● **What is expected**
Please give back, word for word, each line from the start of the entries through the one in which "### Design and Test a Model Architecture" is found.
/---
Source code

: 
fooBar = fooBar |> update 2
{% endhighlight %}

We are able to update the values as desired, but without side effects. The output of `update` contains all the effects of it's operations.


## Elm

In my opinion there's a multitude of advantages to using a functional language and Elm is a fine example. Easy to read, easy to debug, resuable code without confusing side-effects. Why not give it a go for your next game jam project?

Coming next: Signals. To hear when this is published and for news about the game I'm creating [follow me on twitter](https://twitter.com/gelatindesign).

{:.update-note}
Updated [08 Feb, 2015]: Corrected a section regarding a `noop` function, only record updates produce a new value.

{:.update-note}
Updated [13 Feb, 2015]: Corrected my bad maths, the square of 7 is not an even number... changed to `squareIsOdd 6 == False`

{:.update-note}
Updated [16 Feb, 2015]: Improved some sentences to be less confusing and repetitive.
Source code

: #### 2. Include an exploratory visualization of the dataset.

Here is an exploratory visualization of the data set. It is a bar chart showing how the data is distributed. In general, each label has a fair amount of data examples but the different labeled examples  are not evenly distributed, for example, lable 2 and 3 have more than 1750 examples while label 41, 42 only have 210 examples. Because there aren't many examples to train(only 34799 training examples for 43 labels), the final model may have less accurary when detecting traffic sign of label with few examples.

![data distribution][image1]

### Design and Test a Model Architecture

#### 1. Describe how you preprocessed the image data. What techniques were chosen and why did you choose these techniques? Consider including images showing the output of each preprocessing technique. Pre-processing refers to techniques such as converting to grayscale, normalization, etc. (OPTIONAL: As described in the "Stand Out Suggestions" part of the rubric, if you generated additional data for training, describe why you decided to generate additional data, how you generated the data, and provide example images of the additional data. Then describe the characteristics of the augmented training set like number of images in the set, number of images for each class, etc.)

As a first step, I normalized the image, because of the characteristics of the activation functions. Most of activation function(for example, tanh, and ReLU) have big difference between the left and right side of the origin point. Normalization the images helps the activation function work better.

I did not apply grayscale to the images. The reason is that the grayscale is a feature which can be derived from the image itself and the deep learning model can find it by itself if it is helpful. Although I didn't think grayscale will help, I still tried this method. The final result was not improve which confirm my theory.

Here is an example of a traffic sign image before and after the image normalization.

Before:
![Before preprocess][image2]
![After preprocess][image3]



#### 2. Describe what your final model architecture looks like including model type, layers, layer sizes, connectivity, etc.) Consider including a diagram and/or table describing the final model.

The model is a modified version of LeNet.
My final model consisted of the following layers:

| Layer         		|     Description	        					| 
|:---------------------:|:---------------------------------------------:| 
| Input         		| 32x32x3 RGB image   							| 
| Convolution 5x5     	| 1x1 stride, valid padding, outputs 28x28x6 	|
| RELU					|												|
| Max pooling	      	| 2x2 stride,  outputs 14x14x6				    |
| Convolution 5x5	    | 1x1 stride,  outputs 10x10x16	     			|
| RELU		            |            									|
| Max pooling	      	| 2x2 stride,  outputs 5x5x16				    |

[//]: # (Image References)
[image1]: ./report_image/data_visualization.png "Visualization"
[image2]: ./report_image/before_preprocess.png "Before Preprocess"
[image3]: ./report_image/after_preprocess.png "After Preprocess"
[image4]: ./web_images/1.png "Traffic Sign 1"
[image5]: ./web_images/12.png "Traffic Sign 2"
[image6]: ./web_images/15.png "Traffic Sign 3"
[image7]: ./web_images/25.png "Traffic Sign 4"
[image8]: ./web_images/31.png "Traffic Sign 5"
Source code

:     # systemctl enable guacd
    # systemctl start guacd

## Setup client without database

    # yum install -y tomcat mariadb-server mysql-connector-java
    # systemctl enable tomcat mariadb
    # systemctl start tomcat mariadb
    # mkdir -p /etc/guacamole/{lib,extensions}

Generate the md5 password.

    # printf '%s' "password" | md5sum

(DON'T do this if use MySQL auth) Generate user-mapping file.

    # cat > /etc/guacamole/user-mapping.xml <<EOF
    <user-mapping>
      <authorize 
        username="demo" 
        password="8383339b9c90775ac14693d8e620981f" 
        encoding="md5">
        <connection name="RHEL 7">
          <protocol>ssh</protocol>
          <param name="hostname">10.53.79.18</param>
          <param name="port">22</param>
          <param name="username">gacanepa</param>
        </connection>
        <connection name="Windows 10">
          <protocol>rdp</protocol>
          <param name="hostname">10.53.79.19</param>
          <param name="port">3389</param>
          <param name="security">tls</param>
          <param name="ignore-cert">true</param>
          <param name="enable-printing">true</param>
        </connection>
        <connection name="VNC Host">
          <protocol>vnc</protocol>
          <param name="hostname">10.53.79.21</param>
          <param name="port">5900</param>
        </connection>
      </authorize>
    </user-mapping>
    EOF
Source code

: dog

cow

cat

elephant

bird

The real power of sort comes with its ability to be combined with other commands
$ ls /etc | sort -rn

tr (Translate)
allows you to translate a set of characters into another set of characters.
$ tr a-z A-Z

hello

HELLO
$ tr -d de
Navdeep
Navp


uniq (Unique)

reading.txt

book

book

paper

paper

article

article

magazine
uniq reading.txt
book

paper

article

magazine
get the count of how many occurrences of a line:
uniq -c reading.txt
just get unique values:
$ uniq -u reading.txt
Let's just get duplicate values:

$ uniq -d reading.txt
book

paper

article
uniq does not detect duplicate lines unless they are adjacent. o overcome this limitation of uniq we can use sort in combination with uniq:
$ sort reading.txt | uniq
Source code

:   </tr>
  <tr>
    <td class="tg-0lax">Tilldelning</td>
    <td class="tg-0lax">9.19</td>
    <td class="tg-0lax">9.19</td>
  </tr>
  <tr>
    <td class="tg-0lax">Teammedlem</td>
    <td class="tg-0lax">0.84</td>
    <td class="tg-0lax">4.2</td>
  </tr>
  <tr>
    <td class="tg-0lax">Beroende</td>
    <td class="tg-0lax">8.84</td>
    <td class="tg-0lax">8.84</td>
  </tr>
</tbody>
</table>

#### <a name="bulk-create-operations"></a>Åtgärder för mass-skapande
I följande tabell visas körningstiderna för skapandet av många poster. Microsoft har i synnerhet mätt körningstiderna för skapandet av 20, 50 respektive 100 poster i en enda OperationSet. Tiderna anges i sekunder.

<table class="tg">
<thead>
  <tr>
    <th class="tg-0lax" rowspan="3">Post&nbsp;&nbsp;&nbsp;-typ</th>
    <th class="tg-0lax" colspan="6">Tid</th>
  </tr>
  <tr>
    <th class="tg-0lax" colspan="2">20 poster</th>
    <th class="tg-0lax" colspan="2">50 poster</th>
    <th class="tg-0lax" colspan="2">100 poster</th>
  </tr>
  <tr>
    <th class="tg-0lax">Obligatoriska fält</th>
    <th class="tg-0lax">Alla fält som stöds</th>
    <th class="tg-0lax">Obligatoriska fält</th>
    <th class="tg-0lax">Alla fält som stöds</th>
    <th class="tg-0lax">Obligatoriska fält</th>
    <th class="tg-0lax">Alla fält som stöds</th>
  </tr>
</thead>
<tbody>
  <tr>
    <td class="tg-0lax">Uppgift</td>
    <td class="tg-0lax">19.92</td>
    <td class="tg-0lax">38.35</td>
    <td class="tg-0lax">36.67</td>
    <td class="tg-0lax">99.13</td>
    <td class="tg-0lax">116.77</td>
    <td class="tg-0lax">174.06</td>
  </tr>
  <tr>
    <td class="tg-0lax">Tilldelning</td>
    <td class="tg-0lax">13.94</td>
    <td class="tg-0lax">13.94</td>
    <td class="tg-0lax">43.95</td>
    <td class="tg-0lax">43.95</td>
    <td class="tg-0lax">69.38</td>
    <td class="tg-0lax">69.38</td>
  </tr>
\---
● **Response below**
Source code

: 
fooBar = fooBar |> update 2
{% endhighlight %}

We are able to update the values as desired, but without side effects. The output of `update` contains all the effects of it's operations.


## Elm

In my opinion there's a multitude of advantages to using a functional language and Elm is a fine example. Easy to read, easy to debug, resuable code without confusing side-effects. Why not give it a go for your next game jam project?

Coming next: Signals. To hear when this is published and for news about the game I'm creating [follow me on twitter](https://twitter.com/gelatindesign).

{:.update-note}
Updated [08 Feb, 2015]: Corrected a section regarding a `noop` function, only record updates produce a new value.

{:.update-note}
Updated [13 Feb, 2015]: Corrected my bad maths, the square of 7 is not an even number... changed to `squareIsOdd 6 == False`

{:.update-note}
Updated [16 Feb, 2015]: Improved some sentences to be less confusing and repetitive.
Source code

: #### 2. Include an exploratory visualization of the dataset.

Here is an exploratory visualization of the data set. It is a bar chart showing how the data is distributed. In general, each label has a fair amount of data examples but the different labeled examples  are not evenly distributed, for example, lable 2 and 3 have more than 1750 examples while label 41, 42 only have 210 examples. Because there aren't many examples to train(only 34799 training examples for 43 labels), the final model may have less accurary when detecting traffic sign of label with few examples.

![data distribution][image1]

### Design and Test a Model Architecture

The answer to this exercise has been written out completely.